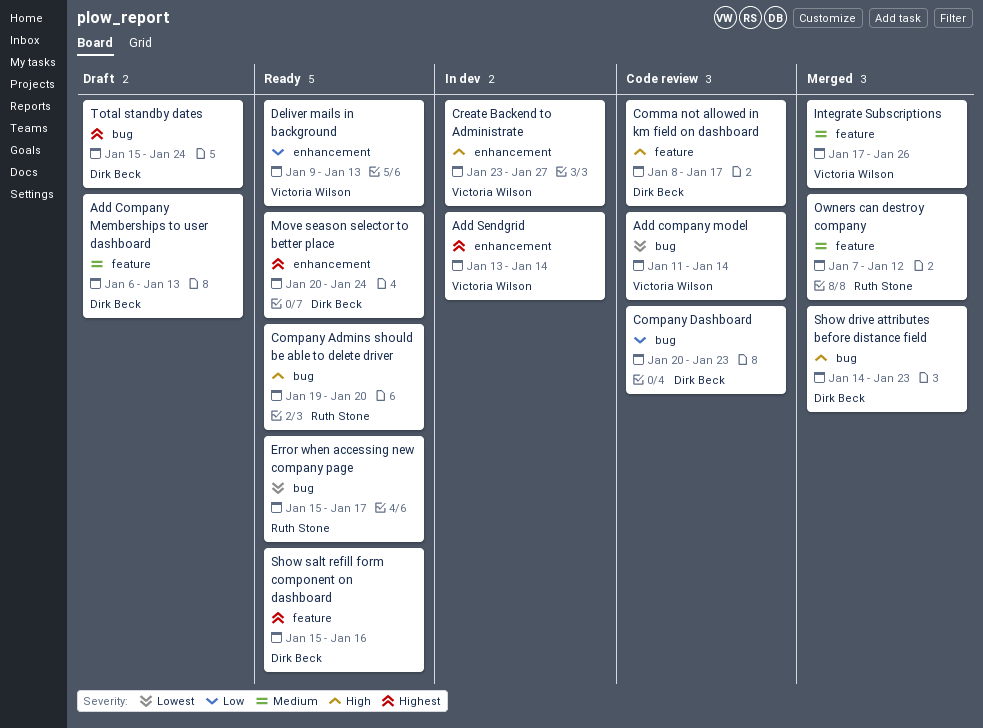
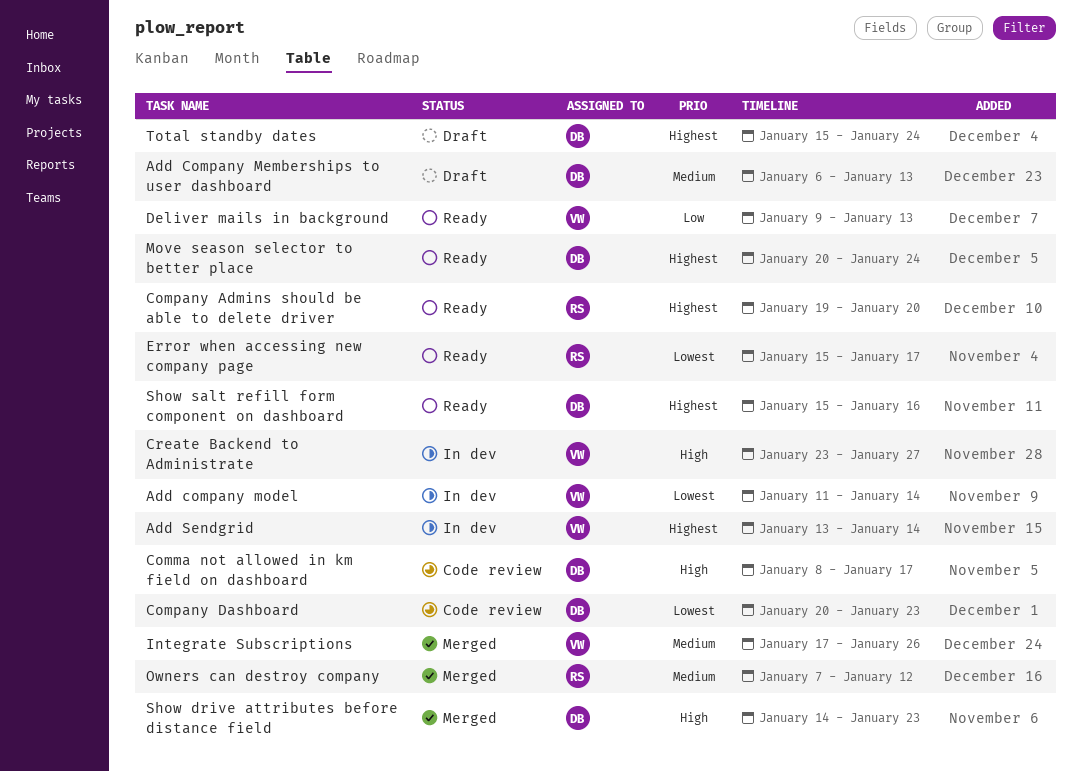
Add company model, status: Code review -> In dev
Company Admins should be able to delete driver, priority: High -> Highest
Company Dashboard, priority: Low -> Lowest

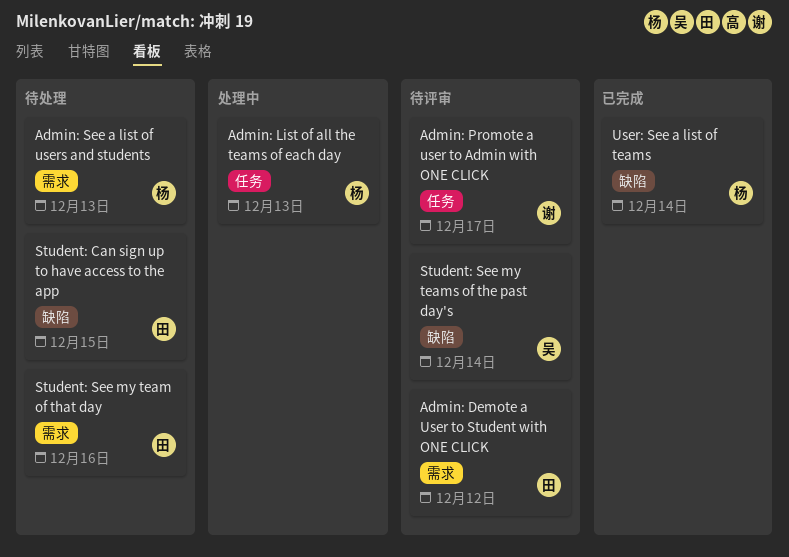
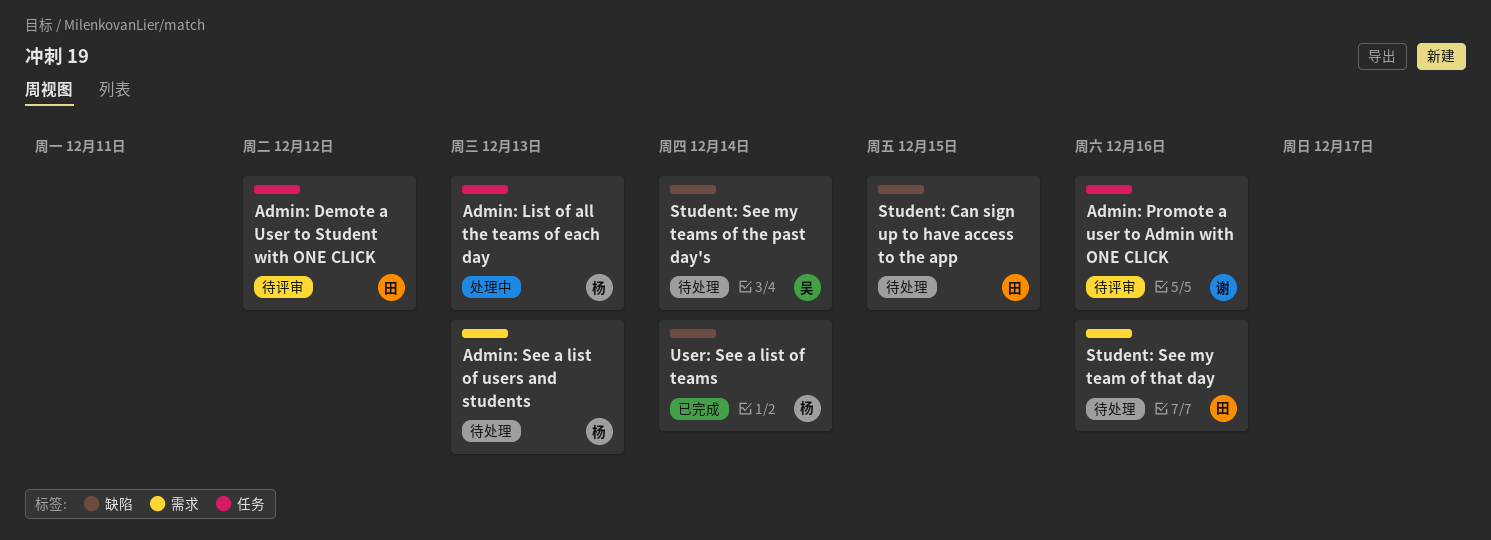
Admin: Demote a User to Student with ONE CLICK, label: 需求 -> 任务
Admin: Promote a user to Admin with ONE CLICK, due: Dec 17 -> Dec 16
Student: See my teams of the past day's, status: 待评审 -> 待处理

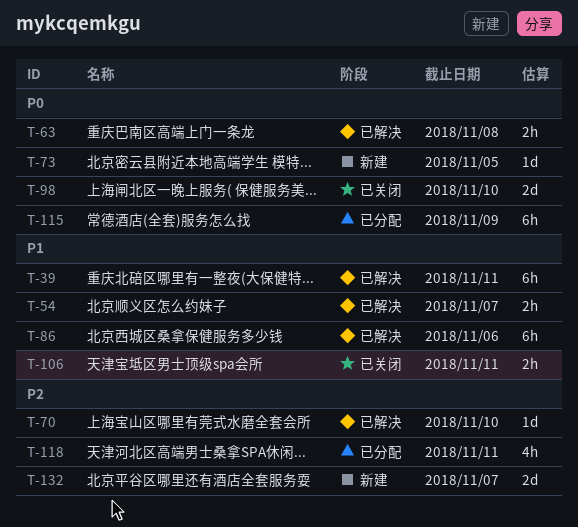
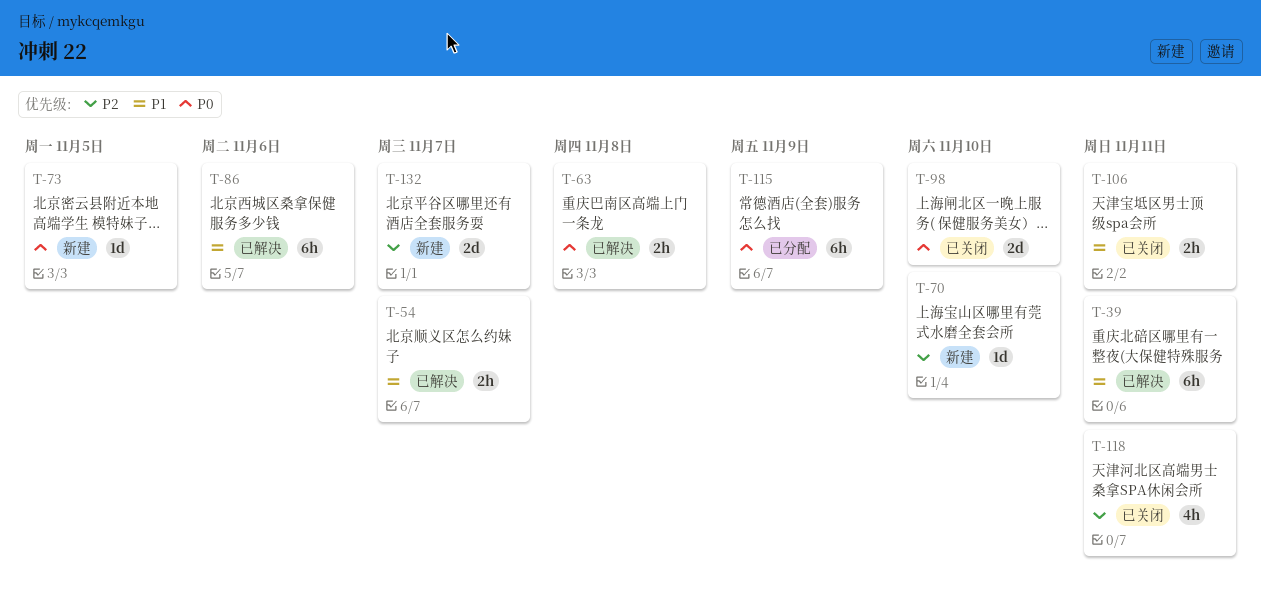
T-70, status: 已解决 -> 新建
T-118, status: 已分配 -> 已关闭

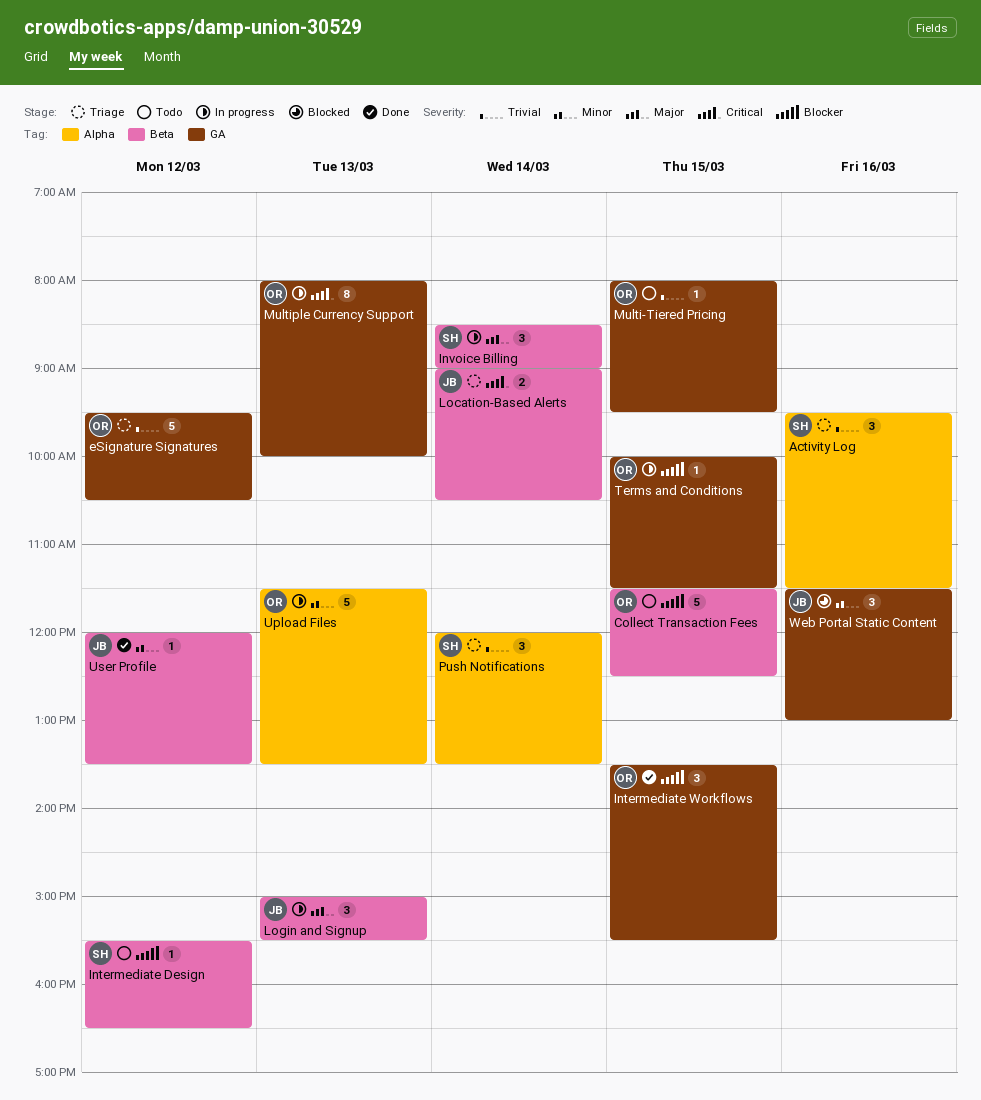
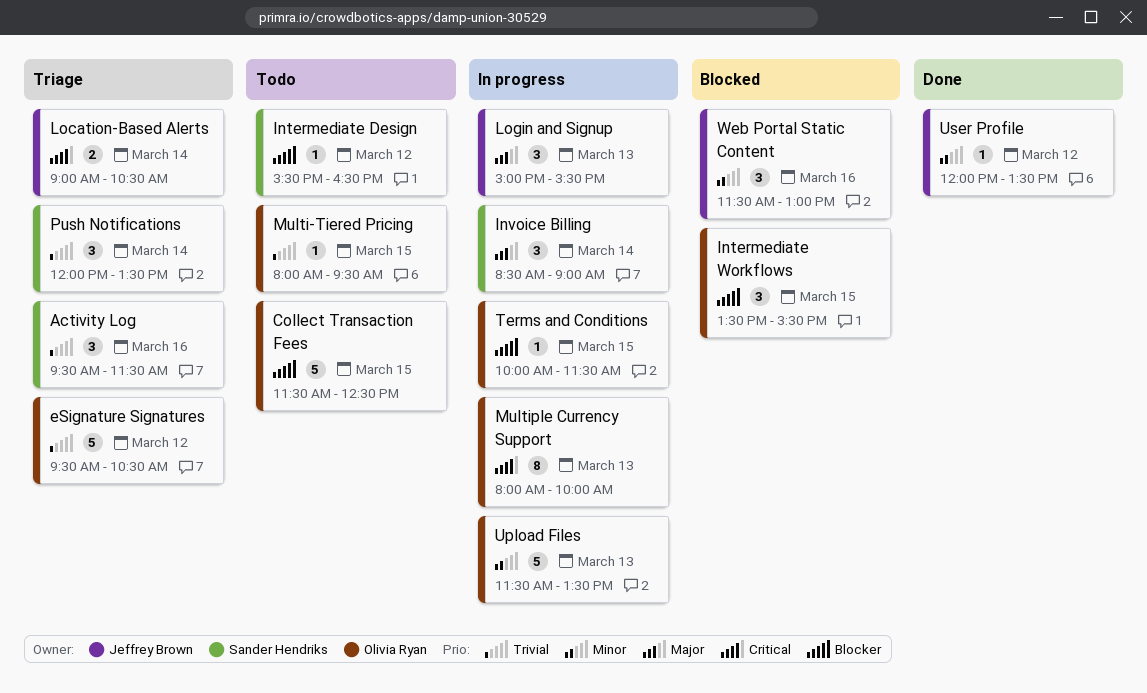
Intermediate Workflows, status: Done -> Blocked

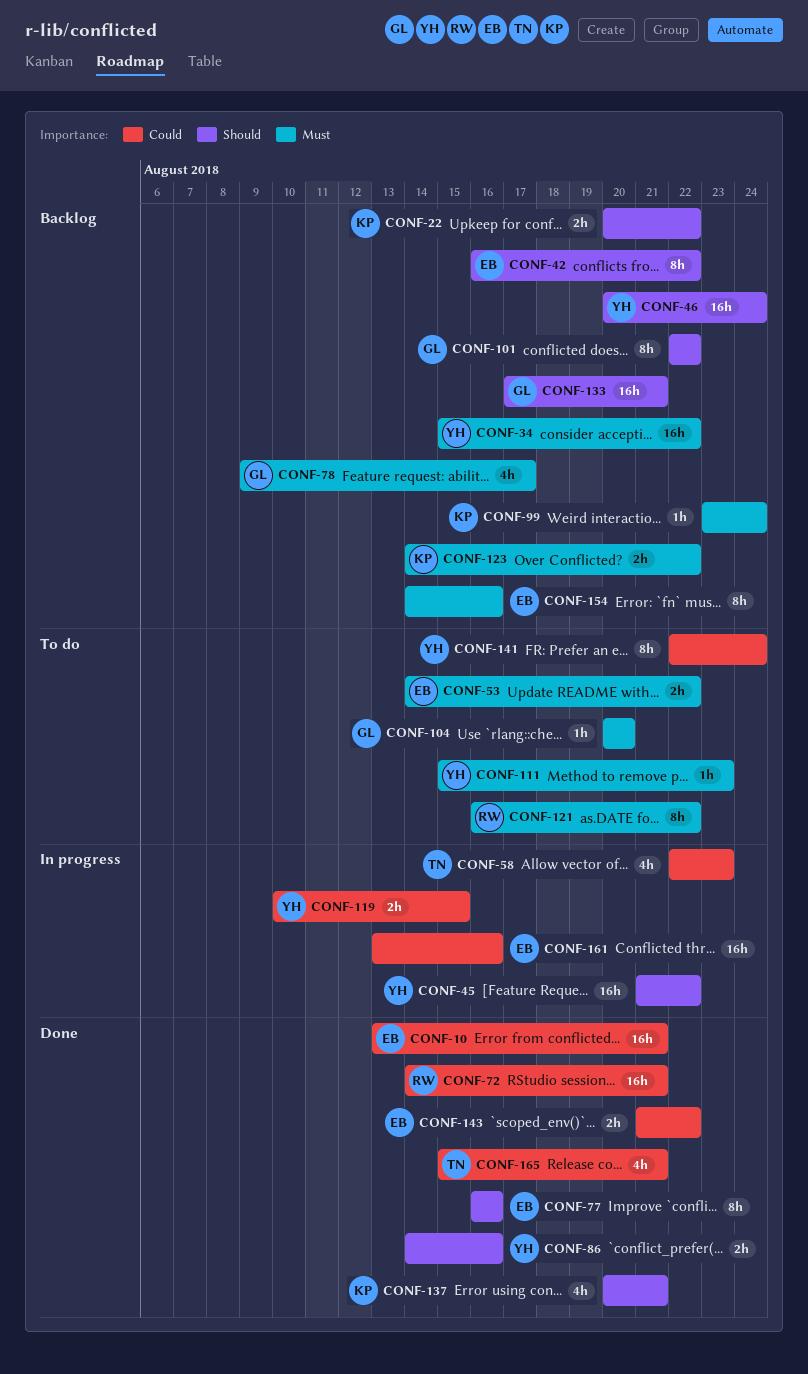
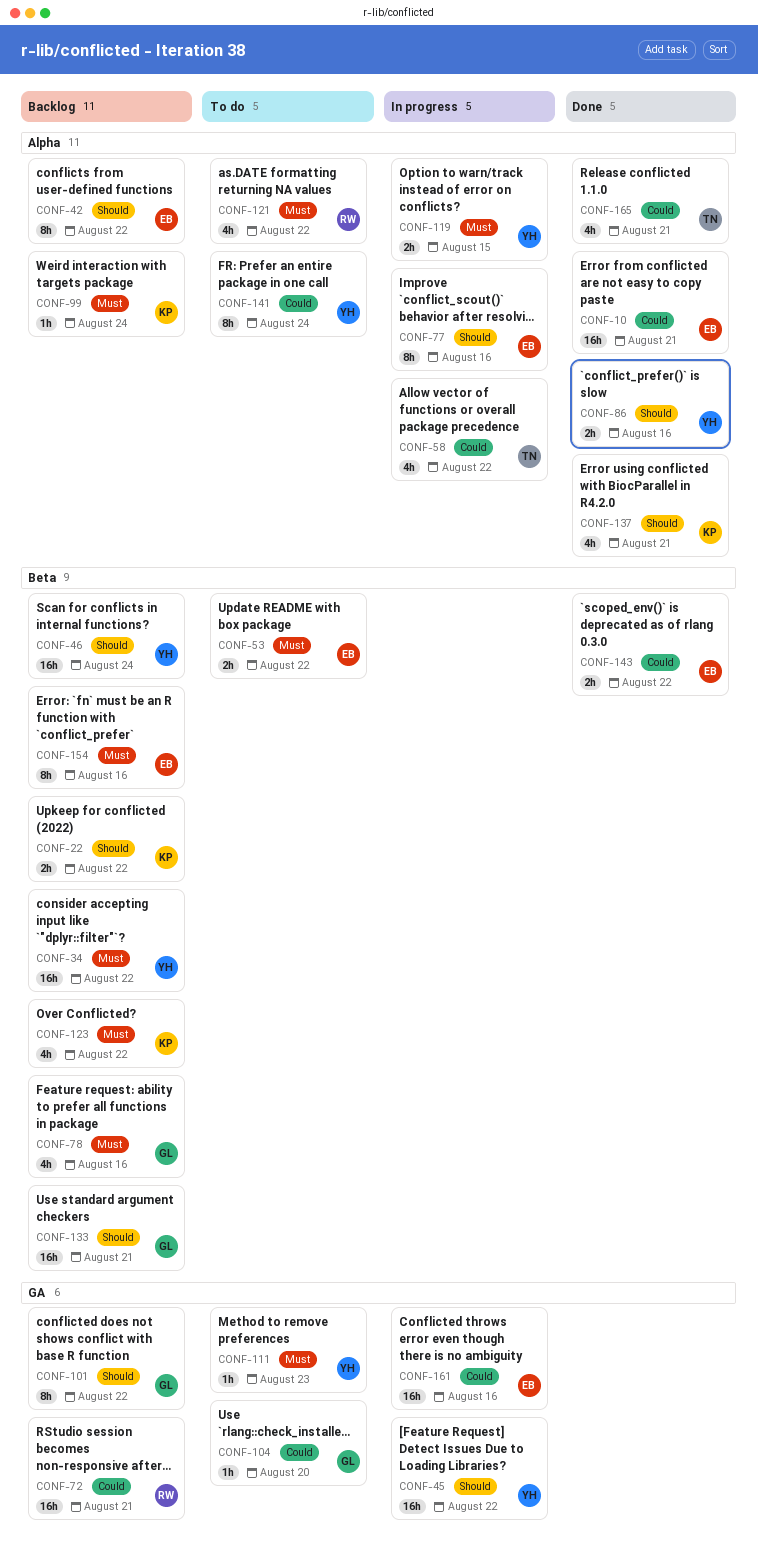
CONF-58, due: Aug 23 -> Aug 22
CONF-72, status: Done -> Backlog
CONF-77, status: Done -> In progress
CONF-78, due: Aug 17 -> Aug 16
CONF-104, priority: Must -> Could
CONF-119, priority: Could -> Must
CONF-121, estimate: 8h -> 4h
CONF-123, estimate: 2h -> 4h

────────

(Problem to solve) Omitting all pictures, restate word for word the lines from the one containing "Company Dashboard, priority: Low -> Lowest" through the last line of the data.

(Solution)
Company Dashboard, priority: Low -> Lowest

Admin: Demote a User to Student with ONE CLICK, label: 需求 -> 任务
Admin: Promote a user to Admin with ONE CLICK, due: Dec 17 -> Dec 16
Student: See my teams of the past day's, status: 待评审 -> 待处理

T-70, status: 已解决 -> 新建
T-118, status: 已分配 -> 已关闭

Intermediate Workflows, status: Done -> Blocked

CONF-58, due: Aug 23 -> Aug 22
CONF-72, status: Done -> Backlog
CONF-77, status: Done -> In progress
CONF-78, due: Aug 17 -> Aug 16
CONF-104, priority: Must -> Could
CONF-119, priority: Could -> Must
CONF-121, estimate: 8h -> 4h
CONF-123, estimate: 2h -> 4h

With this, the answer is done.